Climate chance and security of energy supply will be key topics to be discussed in the ITRE Committee. The MEPs have been for the last couple of years already deliberating extensively on the issues of energy policy and its role in the future structure of the Union’s efforts in combating climate change. The previous Parliament adopted some important documents such as the Energy roadmap 2050, as well as regulations in the areas of emissions reductions, nuclear safety, clean coal and carbon capture and storage and more. The Union and in its framework also a delegation from the European Parliament, is present at annual UN Framework Convention for Climate Change conferences and the new Parliament will need to discuss in particular the delicate issue of striking the right balance between economic development and green technologies. Taking into consideration the political structure of the new European Parliament we can probably expect that European policies will be “greener” than they have been until today. In most of the areas of the ITRE Committee, the Parliament has a co-decision right with the Council. This means that it’s decisions are not only very important but also binding in drafting EU legislation.
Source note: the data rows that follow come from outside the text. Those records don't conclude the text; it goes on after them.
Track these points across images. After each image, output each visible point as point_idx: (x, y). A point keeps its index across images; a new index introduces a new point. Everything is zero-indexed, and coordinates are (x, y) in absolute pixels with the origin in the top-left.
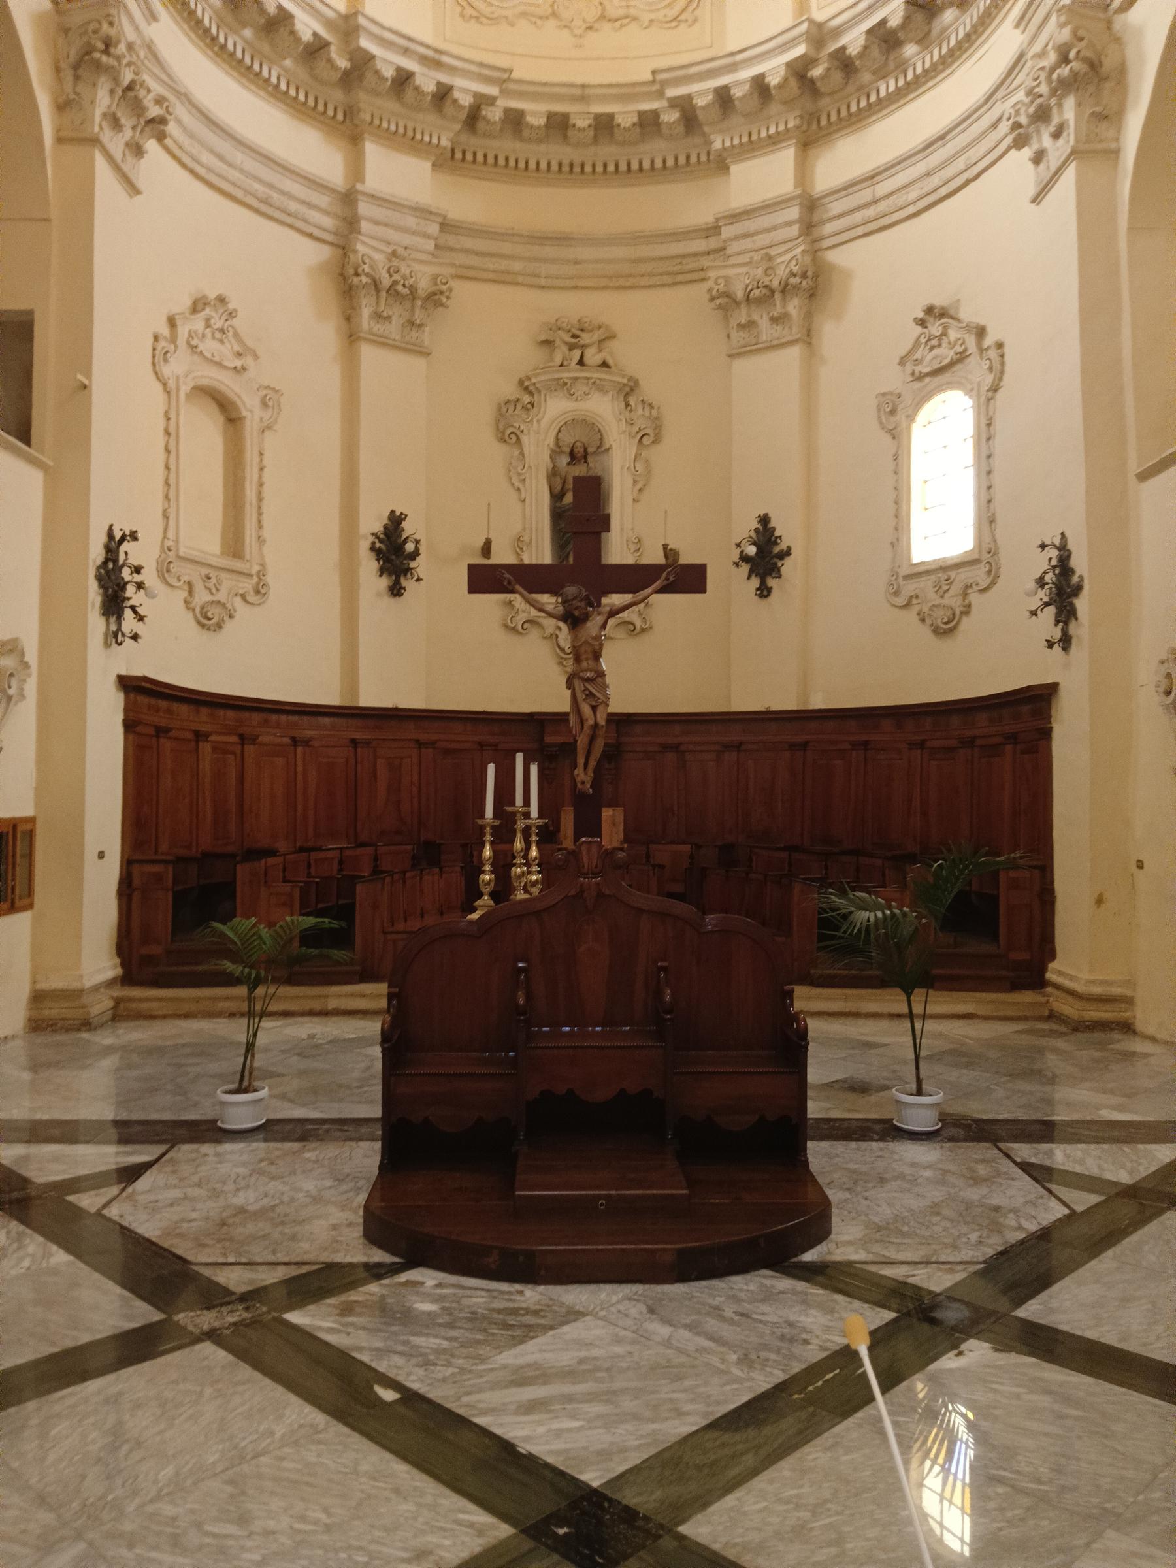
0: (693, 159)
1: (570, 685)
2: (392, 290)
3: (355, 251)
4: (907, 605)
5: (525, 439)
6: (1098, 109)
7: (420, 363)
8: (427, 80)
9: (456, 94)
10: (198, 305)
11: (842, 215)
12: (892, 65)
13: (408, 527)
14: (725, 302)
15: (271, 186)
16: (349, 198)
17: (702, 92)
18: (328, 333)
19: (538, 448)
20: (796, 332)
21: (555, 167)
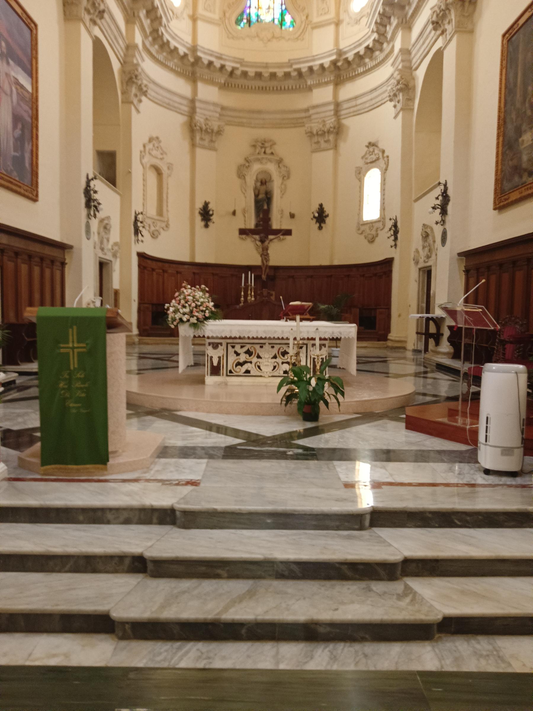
0: (302, 86)
1: (261, 256)
2: (206, 131)
3: (195, 119)
4: (362, 233)
5: (246, 177)
6: (408, 97)
7: (213, 153)
8: (218, 64)
9: (227, 67)
10: (151, 140)
11: (346, 109)
12: (362, 64)
13: (210, 206)
14: (311, 134)
15: (170, 99)
16: (193, 101)
17: (304, 67)
18: (186, 145)
19: (251, 181)
20: (332, 145)
21: (257, 88)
Ukraine crisis, instability in Iraq and war in Gaza will be those key topics discussed in the AFET Committee. The MEPs will try to gather as much political weight possible in order to have their voices heard in the bigger context of the EU. The European Parliament doesn’t have co-decision rights on the foreign policy affairs. Threrfore the MEPs use the power of Declarations and (un)official delegations to crisis areas.
DEFINING PRIORITIES FOR 2015
In addition to human resources decisions, agreeing on the future energy mix and trying to manage world crisis, the MEPs will also need to deal with finances before the end of the year. They need to adopt the 2015 Budget for the Union. They will strive to reach a consensual agreement not only among themselves and between political groups but also with the Member States in the Council. Even though the broad budget lines are pre-defined in the 2014-2020 Mutiannual Financial Framework, some minor changes are nevertheless possible each year. Whether the MEPs will decide to put more emphasis on youth policies and Erasmus+, support the research and innovation programme Horizon2020 or opt for a reinforced structural policy will be known by the end of the year.
THE ITALIAN INFLUENCE
Finally, one of the issues on the European Parliament’s agenda will most probably also be migration policy. The European Union does not have a common migration policy as such but Member States do have the right to cooperate on these issues should they wish so. The Italian Presidency of the Council has set enhancing such cooperation at the top of its agenda. No surprise there if we think of the number of immigrants arriving to Italian coasts every day. In case that the Member States decide to cooperate more closely in the area of asylum and migration, this would mean more solidarity and maybe an embryo for a new EU policy. The European Parliament does not have a co-legislative role here but can actively participate debating the issues in the framework of its Committee on civil liberties, justice and home affairs (LIBE).